- WHAT YOU HAVE TO DO
Emit the data below verbatim, stripping out any pictures.
[DATASET CONTENT Boundary: Start]
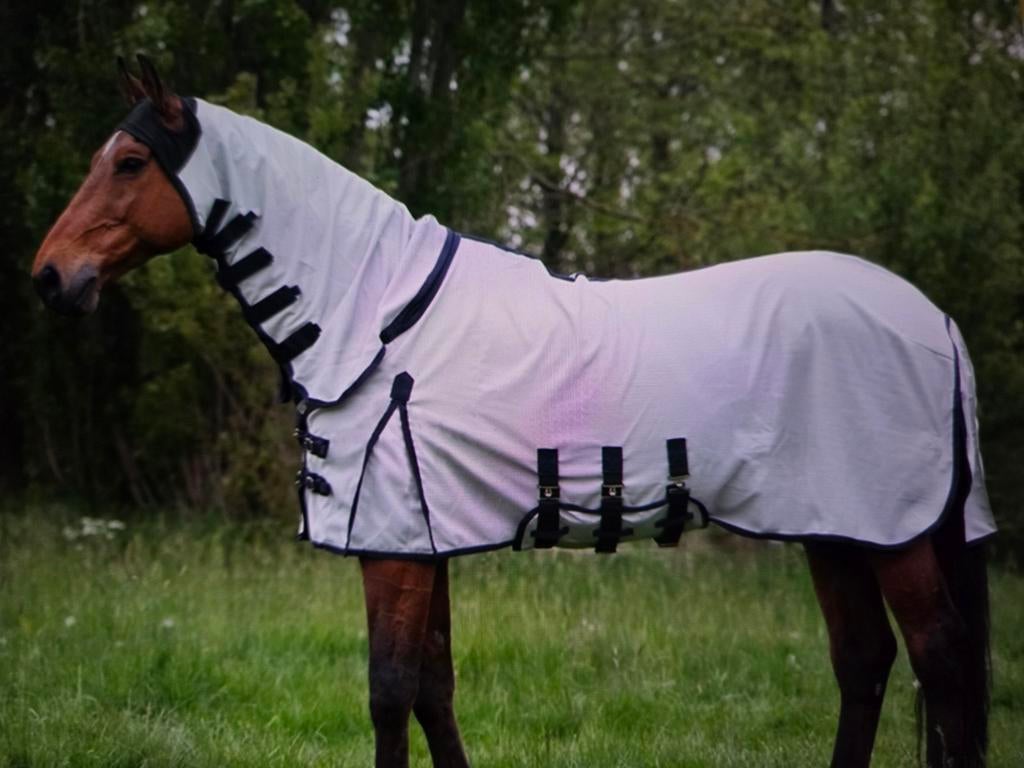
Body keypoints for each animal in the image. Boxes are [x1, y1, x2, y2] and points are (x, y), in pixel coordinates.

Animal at [32, 56, 994, 768]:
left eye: (128, 163)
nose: (50, 276)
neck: (374, 313)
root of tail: (934, 319)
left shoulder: (392, 546)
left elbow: (389, 692)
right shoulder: (420, 541)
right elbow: (432, 686)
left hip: (891, 531)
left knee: (942, 661)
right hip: (835, 529)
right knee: (865, 663)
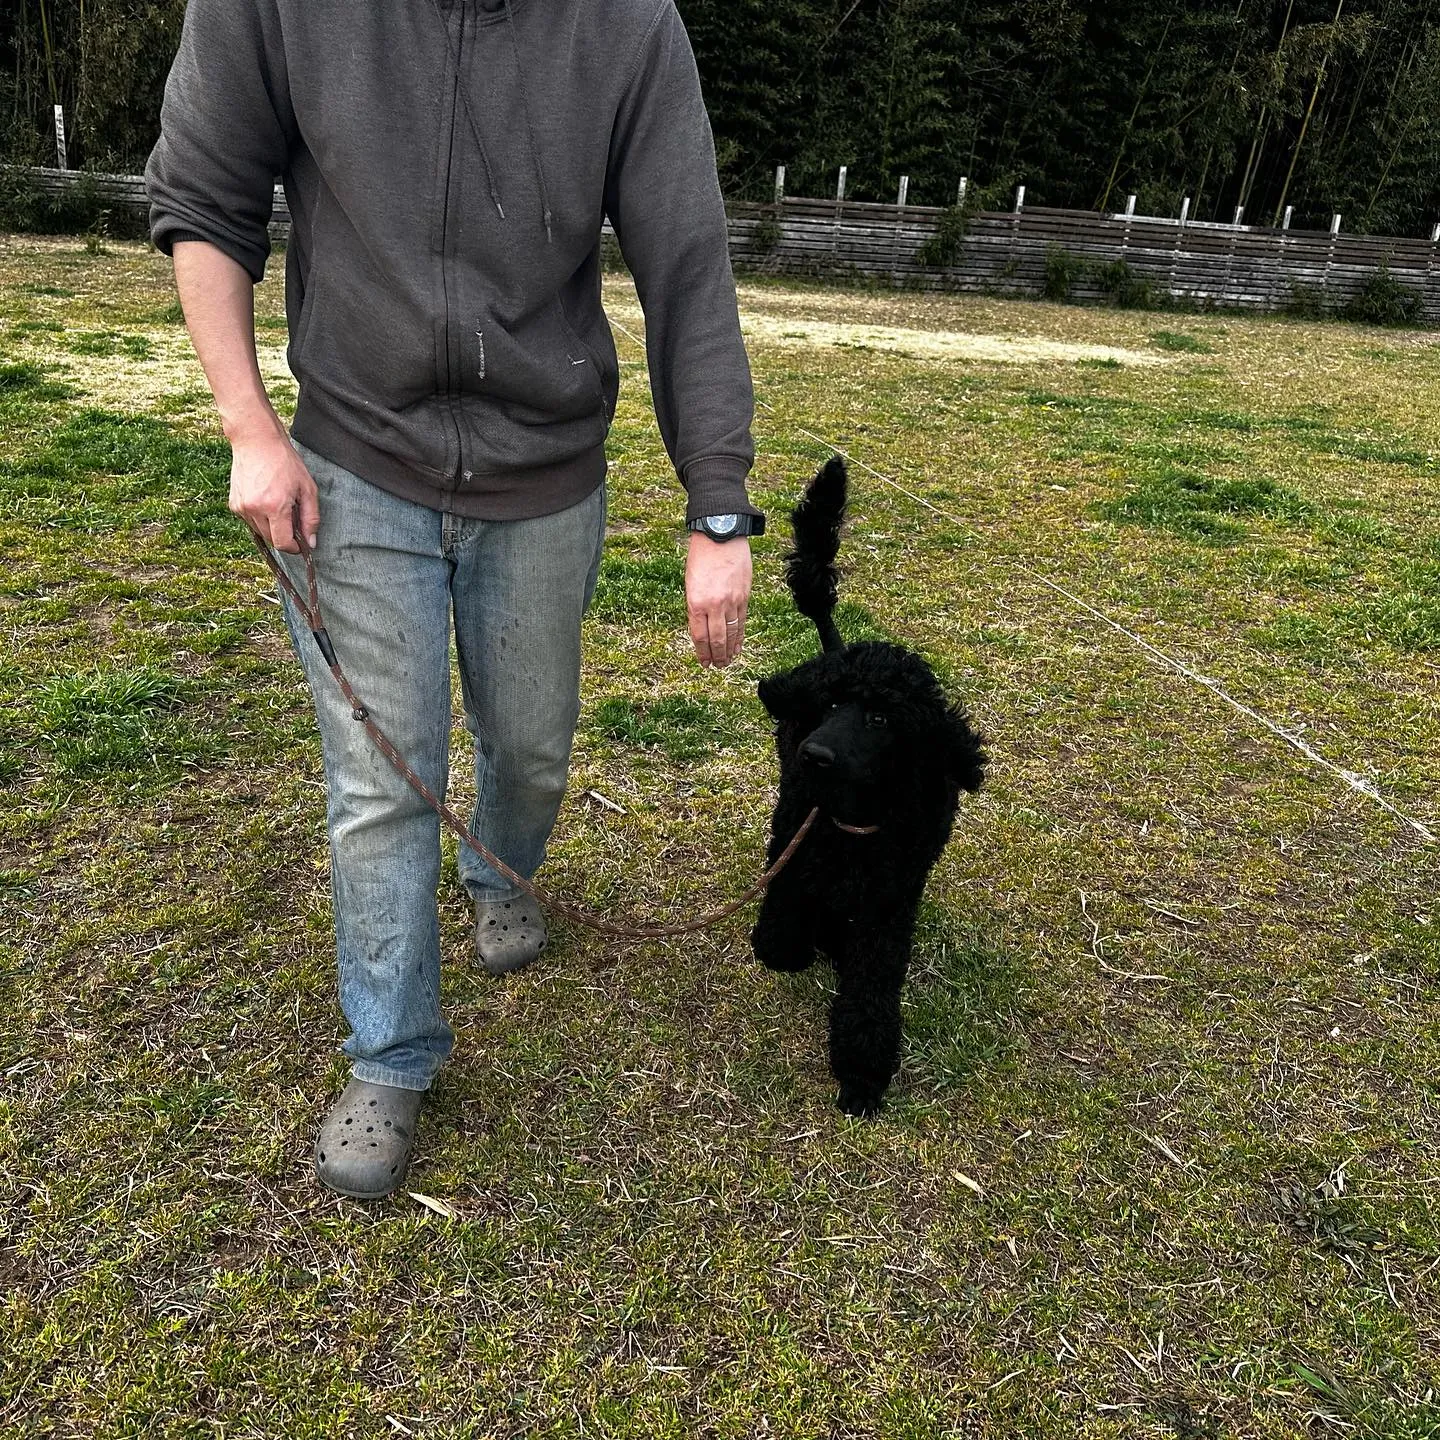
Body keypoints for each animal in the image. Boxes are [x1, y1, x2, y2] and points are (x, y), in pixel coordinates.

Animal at [754, 455, 979, 1117]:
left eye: (881, 719)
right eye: (830, 703)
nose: (815, 754)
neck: (856, 820)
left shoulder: (889, 902)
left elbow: (871, 989)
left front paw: (862, 1072)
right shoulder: (799, 843)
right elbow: (785, 916)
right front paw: (782, 947)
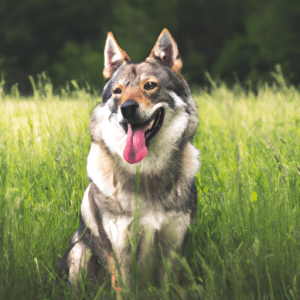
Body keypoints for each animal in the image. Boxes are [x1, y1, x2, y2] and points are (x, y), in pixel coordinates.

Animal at [57, 28, 200, 296]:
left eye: (150, 85)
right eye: (118, 91)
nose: (127, 108)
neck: (146, 173)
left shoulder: (172, 247)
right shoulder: (121, 249)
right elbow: (125, 290)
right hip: (79, 253)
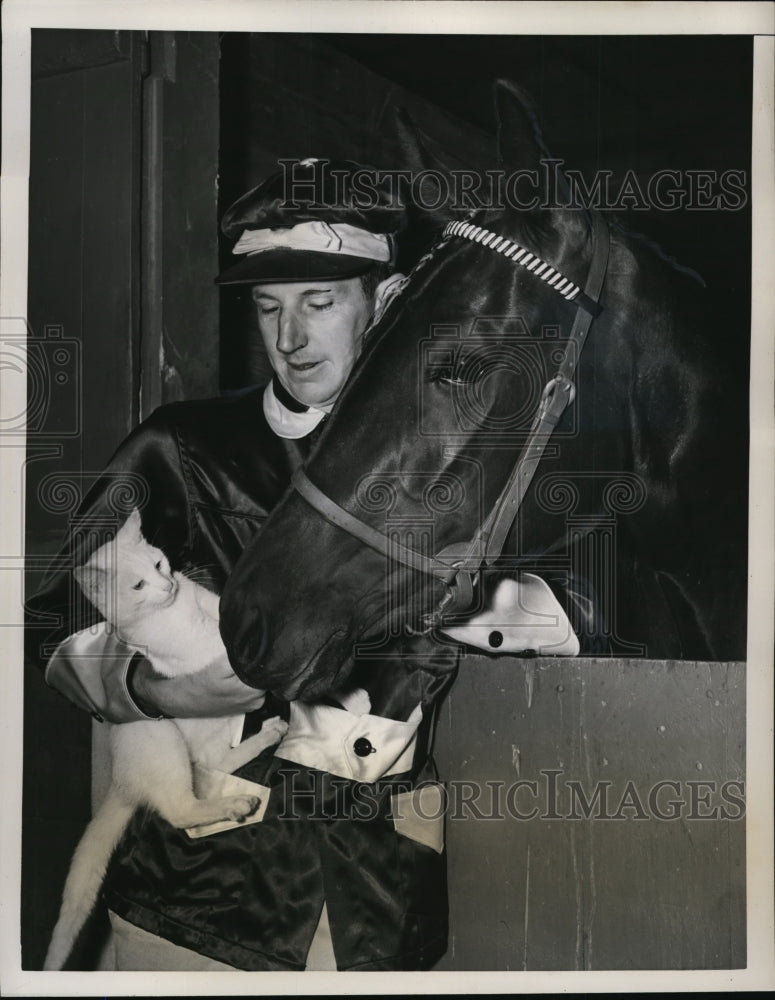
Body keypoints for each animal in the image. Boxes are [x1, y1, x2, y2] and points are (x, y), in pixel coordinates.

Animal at [44, 508, 290, 968]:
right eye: (138, 585)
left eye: (159, 564)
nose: (168, 585)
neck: (179, 610)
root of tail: (121, 781)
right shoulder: (196, 649)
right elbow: (222, 647)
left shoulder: (208, 604)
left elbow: (223, 613)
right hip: (161, 737)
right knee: (181, 807)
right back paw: (238, 801)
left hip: (208, 736)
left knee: (214, 763)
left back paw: (269, 735)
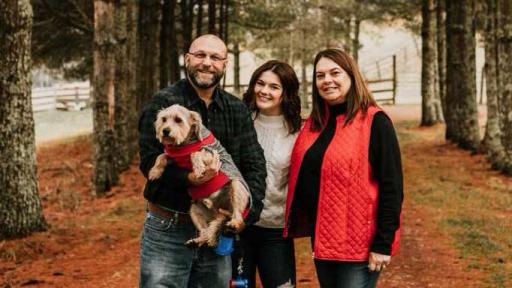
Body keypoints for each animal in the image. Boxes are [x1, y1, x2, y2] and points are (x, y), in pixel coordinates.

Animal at [148, 104, 250, 246]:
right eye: (163, 119)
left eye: (178, 120)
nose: (165, 131)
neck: (184, 145)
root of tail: (217, 212)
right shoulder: (173, 158)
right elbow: (161, 156)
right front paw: (154, 172)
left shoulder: (212, 155)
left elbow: (195, 153)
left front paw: (198, 168)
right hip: (194, 210)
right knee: (205, 233)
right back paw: (196, 241)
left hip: (235, 186)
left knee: (238, 215)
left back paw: (234, 222)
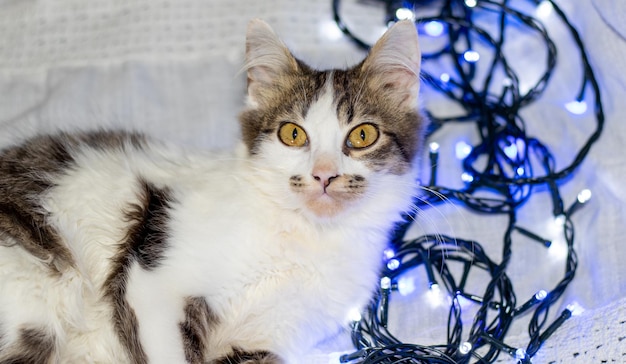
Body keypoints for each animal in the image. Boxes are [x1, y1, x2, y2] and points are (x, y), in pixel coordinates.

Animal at [0, 19, 424, 364]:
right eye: (292, 134)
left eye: (363, 135)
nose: (323, 175)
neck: (308, 237)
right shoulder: (151, 283)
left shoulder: (271, 336)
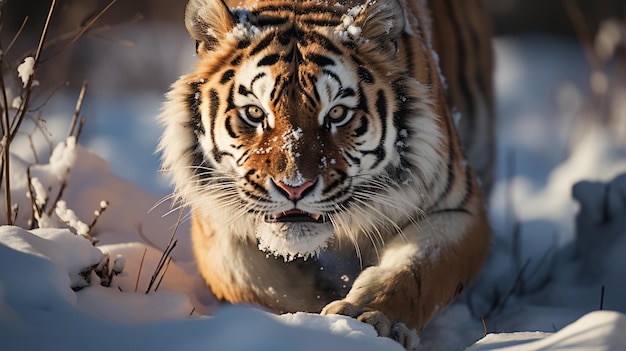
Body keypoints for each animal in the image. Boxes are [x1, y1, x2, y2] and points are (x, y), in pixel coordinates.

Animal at [157, 0, 492, 350]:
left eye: (337, 113)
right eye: (254, 113)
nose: (293, 187)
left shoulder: (456, 207)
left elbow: (415, 269)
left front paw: (369, 320)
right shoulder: (218, 218)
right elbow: (253, 282)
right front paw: (310, 322)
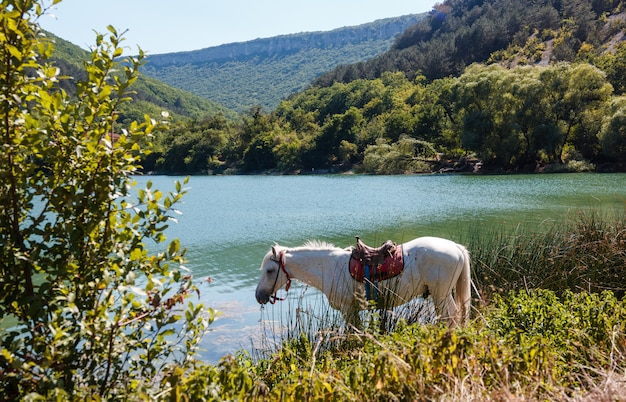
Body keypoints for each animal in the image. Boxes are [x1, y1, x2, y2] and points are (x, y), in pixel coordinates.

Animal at [254, 237, 468, 328]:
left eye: (270, 270)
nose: (259, 296)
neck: (329, 267)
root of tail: (456, 247)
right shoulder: (353, 310)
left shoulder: (348, 309)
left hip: (441, 295)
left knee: (450, 316)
[DATASET CONTENT Boundary: End]
- ANSWER FOR THIS EXERCISE
Body keypoints for each animal in the image. Boxes are [x1, y1, x2, y2] and points are (x, y), in pixel coordinates.

Animal at [32, 56, 994, 768]:
left eye: (128, 163)
nose: (50, 276)
neck: (374, 313)
root of tail: (934, 319)
left shoulder: (392, 546)
left elbow: (389, 692)
right shoulder: (420, 541)
right elbow: (432, 686)
left hip: (891, 531)
left knee: (942, 661)
right hip: (835, 529)
right knee: (865, 663)
Body keypoints for each animal in the image. Boxes are [x1, y1, x2, y2] and points are (x, y), in pixel coordinates.

Animal at [754, 455, 979, 1117]:
left eye: (881, 719)
right eye: (830, 703)
nose: (815, 754)
neck: (856, 820)
left shoulder: (889, 902)
left elbow: (871, 989)
left front paw: (862, 1072)
right shoulder: (799, 843)
right elbow: (785, 916)
right front paw: (782, 947)
Body keypoints for each animal in the image. Boxes are [x1, y1, x2, y2] and points are (x, y), in pixel coordinates.

Animal at [57, 28, 200, 296]:
left eye: (150, 85)
right eye: (118, 91)
nose: (127, 108)
neck: (146, 173)
left shoulder: (172, 247)
right shoulder: (121, 249)
right elbow: (125, 290)
right hip: (79, 253)
Body keypoints for each animal in the image. Boxes are [x1, y1, x2, y2] and points are (x, y), in pixel coordinates.

Animal at [44, 508, 290, 968]:
right eye: (138, 585)
left eye: (159, 564)
nose: (168, 585)
neck: (179, 610)
root of tail: (121, 781)
right shoulder: (196, 649)
right elbow: (222, 647)
left shoulder: (208, 604)
left elbow: (223, 613)
right hip: (161, 737)
right knee: (181, 807)
right back paw: (238, 801)
left hip: (208, 736)
left knee: (214, 763)
left back paw: (269, 735)
Body keypoints for each animal in the image. Boxes are [x1, y1, x2, y2] and points are (x, y), in pixel coordinates.

Animal at [148, 104, 250, 246]:
right eye: (163, 119)
left eye: (178, 120)
nose: (165, 131)
neck: (184, 145)
root of tail: (217, 212)
right shoulder: (173, 158)
right elbow: (161, 156)
right front paw: (154, 172)
left shoulder: (212, 155)
left elbow: (195, 153)
left front paw: (198, 168)
right hip: (194, 210)
right knee: (205, 233)
right back paw: (196, 241)
left hip: (235, 186)
left knee: (238, 215)
left back paw: (234, 222)
Body keypoints for each animal in the image. Boxes are [x1, y1, x2, y2] and points are (x, y), in pixel coordinates.

Animal at [0, 19, 424, 364]:
right eye: (292, 134)
left eye: (363, 135)
nose: (323, 175)
neck: (308, 237)
right shoulder: (151, 283)
left shoulder: (271, 336)
Body keypoints for each animal in the image. Boxes are [x1, y1, x2, y2] and points are (x, y), in pixel coordinates.

Animal at [157, 0, 492, 350]:
left eye: (337, 113)
right eye: (254, 113)
nose: (293, 187)
left shoulder: (456, 207)
left elbow: (415, 269)
left front paw: (369, 320)
right shoulder: (218, 218)
right elbow: (253, 282)
right front paw: (310, 322)
Body keypoints for each animal in the image. Boxes are [x1, y1, x2, y2] and points are (x, y), in pixel coordinates.

Animal at [254, 237, 468, 328]:
left eye: (270, 270)
nose: (259, 296)
neck: (329, 267)
root of tail: (456, 247)
right shoulder: (353, 310)
left shoulder: (348, 309)
left hip: (441, 295)
left knee: (450, 316)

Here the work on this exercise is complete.